§ 必要な作業
次の(a)〜(c)がそれぞれ記事の内容と合っているかを「はい」か「いいえ」で答え、判断の決め手となる記事中の語句をそのまま引用してください。(a) 上原は100セーブ目の試合で9回に登板した。(b) 上原は100セーブ目の試合で四球を一つも出さなかった。(c) 「100勝100セーブ」の達成者のうち先発で100勝以上した投手として、上原は史上3人目となった。

§ 文書セクション

========================================================================

5年前の2015年5月10日、レッドソックス上原浩治投手が日米通算100セーブ目を挙げ、史上8人目の「100勝100セーブ」を達成した。過去の達成者は江夏豊(西武)山本和行(阪神)斉藤明夫(横浜)大野豊(広島)郭源治(中日)佐々岡真司(広島)斎藤隆(楽天=日米通算)。また巨人に復帰した18年には日本人投手では史上初の「100勝100セーブ100ホールド」も達成した。

【復刻記事】

レッドソックス上原浩治投手(40)が日米通算100セーブを達成した。ブルージェイズ戦で3点リードの9回に登板。無安打無失点で締めて今季6セーブ目を挙げ、節目の大台に到達した。日米通算での「100勝&100セーブ」は楽天斎藤隆に次いで2人目で、日本プロ野球では過去6人が達成。このうち、先発で100勝以上したのは江夏と佐々岡だけで、上原が史上3人目となる。

5日ぶりの登板でも、いつもと変わらない上原だった。3安打を放っていたコラベロに対し、代名詞のスプリットを3球続けて空振り三振。2死から四球を出したものの、最後もスプリットで内野ゴロに仕留めた。チームの連敗を3で止める、節目の100セーブ目に「(個人記録は)通過点でしか捉えていないが、うれしい気持ちに変わりはない」と、ほおを緩めた。

========================================================================

収集データ:
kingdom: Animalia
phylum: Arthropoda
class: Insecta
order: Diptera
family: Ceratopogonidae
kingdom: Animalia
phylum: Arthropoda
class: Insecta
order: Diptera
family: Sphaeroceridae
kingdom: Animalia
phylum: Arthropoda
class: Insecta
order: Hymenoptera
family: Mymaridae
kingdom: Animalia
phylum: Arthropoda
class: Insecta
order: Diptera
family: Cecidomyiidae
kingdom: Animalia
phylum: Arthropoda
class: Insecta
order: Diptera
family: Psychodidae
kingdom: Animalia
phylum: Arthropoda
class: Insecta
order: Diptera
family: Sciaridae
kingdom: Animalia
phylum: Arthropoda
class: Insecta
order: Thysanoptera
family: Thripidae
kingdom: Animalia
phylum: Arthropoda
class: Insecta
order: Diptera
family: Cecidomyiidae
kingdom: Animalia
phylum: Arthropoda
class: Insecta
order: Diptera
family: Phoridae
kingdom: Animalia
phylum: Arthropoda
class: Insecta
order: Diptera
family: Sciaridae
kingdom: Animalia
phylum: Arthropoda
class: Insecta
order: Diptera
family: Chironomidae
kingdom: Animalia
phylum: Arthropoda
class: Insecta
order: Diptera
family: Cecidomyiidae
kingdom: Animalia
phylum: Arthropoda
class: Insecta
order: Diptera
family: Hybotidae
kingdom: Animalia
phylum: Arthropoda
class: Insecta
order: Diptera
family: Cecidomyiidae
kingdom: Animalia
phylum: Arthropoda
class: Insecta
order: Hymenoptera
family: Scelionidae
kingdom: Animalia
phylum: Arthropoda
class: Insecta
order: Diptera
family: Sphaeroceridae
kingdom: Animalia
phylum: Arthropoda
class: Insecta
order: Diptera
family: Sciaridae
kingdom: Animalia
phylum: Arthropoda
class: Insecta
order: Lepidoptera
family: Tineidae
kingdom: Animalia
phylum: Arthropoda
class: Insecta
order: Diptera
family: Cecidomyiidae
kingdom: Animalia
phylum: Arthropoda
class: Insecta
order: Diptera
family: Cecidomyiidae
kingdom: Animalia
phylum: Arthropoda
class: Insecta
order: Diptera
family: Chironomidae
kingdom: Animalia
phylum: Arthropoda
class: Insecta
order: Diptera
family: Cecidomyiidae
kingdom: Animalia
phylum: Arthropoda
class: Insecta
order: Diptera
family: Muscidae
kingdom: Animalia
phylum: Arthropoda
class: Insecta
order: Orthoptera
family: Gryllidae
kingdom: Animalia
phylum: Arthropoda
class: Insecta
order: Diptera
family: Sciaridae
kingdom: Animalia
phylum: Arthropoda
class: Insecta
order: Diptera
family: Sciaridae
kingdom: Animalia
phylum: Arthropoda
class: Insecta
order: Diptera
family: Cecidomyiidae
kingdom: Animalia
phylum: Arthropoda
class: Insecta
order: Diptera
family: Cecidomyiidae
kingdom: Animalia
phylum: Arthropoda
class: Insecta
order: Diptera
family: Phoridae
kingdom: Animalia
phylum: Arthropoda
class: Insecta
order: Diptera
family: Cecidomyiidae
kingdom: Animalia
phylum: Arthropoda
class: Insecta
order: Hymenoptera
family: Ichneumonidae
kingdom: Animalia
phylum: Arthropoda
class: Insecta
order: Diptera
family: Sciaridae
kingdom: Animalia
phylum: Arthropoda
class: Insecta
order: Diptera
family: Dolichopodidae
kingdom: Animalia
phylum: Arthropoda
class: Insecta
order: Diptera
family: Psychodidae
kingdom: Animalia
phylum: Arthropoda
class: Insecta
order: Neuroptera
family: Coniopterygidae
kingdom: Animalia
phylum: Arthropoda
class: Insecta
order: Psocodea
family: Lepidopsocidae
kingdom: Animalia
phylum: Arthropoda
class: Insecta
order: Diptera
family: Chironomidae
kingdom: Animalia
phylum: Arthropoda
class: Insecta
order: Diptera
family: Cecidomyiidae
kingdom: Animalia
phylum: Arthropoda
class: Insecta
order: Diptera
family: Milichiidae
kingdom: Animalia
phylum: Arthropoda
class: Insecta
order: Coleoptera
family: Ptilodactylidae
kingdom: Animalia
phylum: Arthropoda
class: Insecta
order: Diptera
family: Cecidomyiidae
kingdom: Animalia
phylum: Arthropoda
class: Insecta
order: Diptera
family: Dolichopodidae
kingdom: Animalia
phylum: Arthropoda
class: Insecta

========================================================================

§ 本問の出力
(a) はい。「3点リードの9回に登板」
(b) いいえ。「2死から四球を出したものの」
(c) はい。「先発で100勝以上したのは江夏と佐々岡だけで、上原が史上3人目となる」